McCain has promised to appoint the same sort of conservative judges as did President George W. Bush, who named Alito and Roberts to the high court. The nation can only assume that his sidekick, Sarah Palin, would do the same — or worse — if 72-year-old McCain were to die on in office.
It is telling that when Vice-President Dick Cheney, the dark brain of the Bush White House, was auditioning Alito and Roberts for their top-court gigs, he wasn’t particularly interested in their views on abortion or the execution of teenagers, two domestic issues dear to the hearts of some conservatives and most right-wingers.
Rather, Cheney was interested in Alito and Roberts’s views on executive power. He wanted to know whether they worshipped in the pew of the unitary executive.
Two things were at stake: not only, of course, the future of the Cheney/Bush-style imperial presidency (the legacy thing is big with traditionalists), but also the future criminal prosecution or administrative sanction of the hundreds — or perhaps thousands — of government employees and officials who executed the Bushies’ more questionable orders. (You have to credit that Dick; he thinks ahead.)

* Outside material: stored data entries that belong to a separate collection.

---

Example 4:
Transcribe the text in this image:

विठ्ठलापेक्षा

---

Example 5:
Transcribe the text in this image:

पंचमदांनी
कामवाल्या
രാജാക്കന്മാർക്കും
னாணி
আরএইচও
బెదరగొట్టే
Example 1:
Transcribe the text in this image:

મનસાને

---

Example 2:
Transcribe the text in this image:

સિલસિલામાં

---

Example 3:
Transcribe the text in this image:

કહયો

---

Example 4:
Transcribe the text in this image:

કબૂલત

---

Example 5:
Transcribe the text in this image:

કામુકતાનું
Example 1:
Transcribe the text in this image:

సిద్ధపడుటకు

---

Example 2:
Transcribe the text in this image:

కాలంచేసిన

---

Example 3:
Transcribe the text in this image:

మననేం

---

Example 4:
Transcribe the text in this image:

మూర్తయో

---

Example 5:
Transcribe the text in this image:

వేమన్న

Bush has used the unitary-executive theory to justify domestic surveillance without warrants, the unilateral violation of treaties, and torture. This line of thinking could, in the near future, provide the bogus authority Bush — or McCain — would need to launch an attack on Iran; to go to war with Russia if Vladimir Putin’s puppet government, say, invaded the Ukraine; or to expand the scope of the secret war the United States is now waging in Pakistan.
To be fair to Bush, and by extension McCain, throughout the 20th century presidents unconstitutionally grabbed power to wage unsanctioned wars while Congress sat by and twiddled its thumbs. But what was once a constitutional outrage seems now to be perceived by some to be a divine right. (Didn’t the 13 colonies stage a revolution to rid themselves of kings?)

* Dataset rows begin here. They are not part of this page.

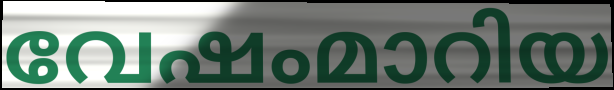
വേഷംമാറിയ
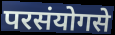
परसंयोगसे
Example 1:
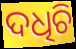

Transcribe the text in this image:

ଦଧିଚି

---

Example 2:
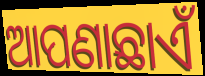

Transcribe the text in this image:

ଆପଣାଛାଏଁ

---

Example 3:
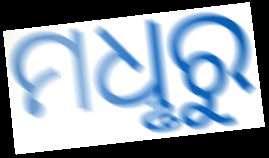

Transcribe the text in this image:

ମଧୢରୁ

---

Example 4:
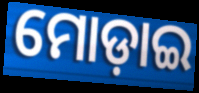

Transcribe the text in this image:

ମୋଡ଼ାଇ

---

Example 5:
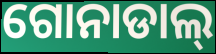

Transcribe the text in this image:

ଗୋନାଡାଲ୍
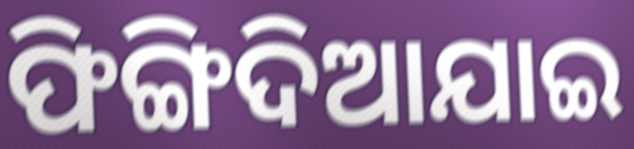
ଫିଙ୍ଗିଦିଆଯାଇ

The idea of a unitary executive is rooted in the thinking of German legal scholar and political philosopher Carl Schmitt, who held that all executive power — even in a democracy — is essentially dictatorial. Presidents, he argued, should recognize a spade is a spade and dig in, seizing the powers they need to get their jobs done.
“If the constitution of a state is democratic,” Schmitt held, “then every exceptional negation of democratic principles, every exercise of state power independent of the approval of the majority, can be called dictatorship.”

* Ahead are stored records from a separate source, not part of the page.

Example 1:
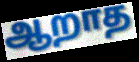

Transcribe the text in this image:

ஆறாத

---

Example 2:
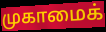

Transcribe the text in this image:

முகாமைக்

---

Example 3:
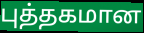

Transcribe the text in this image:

புத்தகமான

For Schmitt, the power of the executive to decide what constitutional provisions to ignore was the essence of leadership. The power to rule is the power to make exceptions to the law.
Schmitt, who served the Nazi Party as a lawyer and theoretician, defended in court and developed for the Nazi intellectual classes the rationale for Adolf Hitler’s seizure of power and subsequent civil terror tactics.
After the end of World War II, Schmitt was detained, questioned, and subject to house arrest by American forces. He served a year in an internment camp, but was spared harsher retribution, probably because the more extreme elements of the S.S. found him insufficiently anti-Semitic and opportunistic. Schmitt’s belief that German law should be cleansed of “Jewish spirit,” and his brief that the Nazi political massacres were “administrative law of the highest order,” apparently did not qualify him for true Aryan brotherhood.
Schmitt lived until 1985, and in his dotage became something of a guru to thinkers of both the hard right and the new left who shared his distain for liberal-style democracy.
The purest expression of Schmitt’s thinking as channeled by the Bush administration is to be found in former Bush advisor and attorney John Yoo’s defense of the presidential right to imprison without trial and torture political detainees in the name of the so-called war on terror.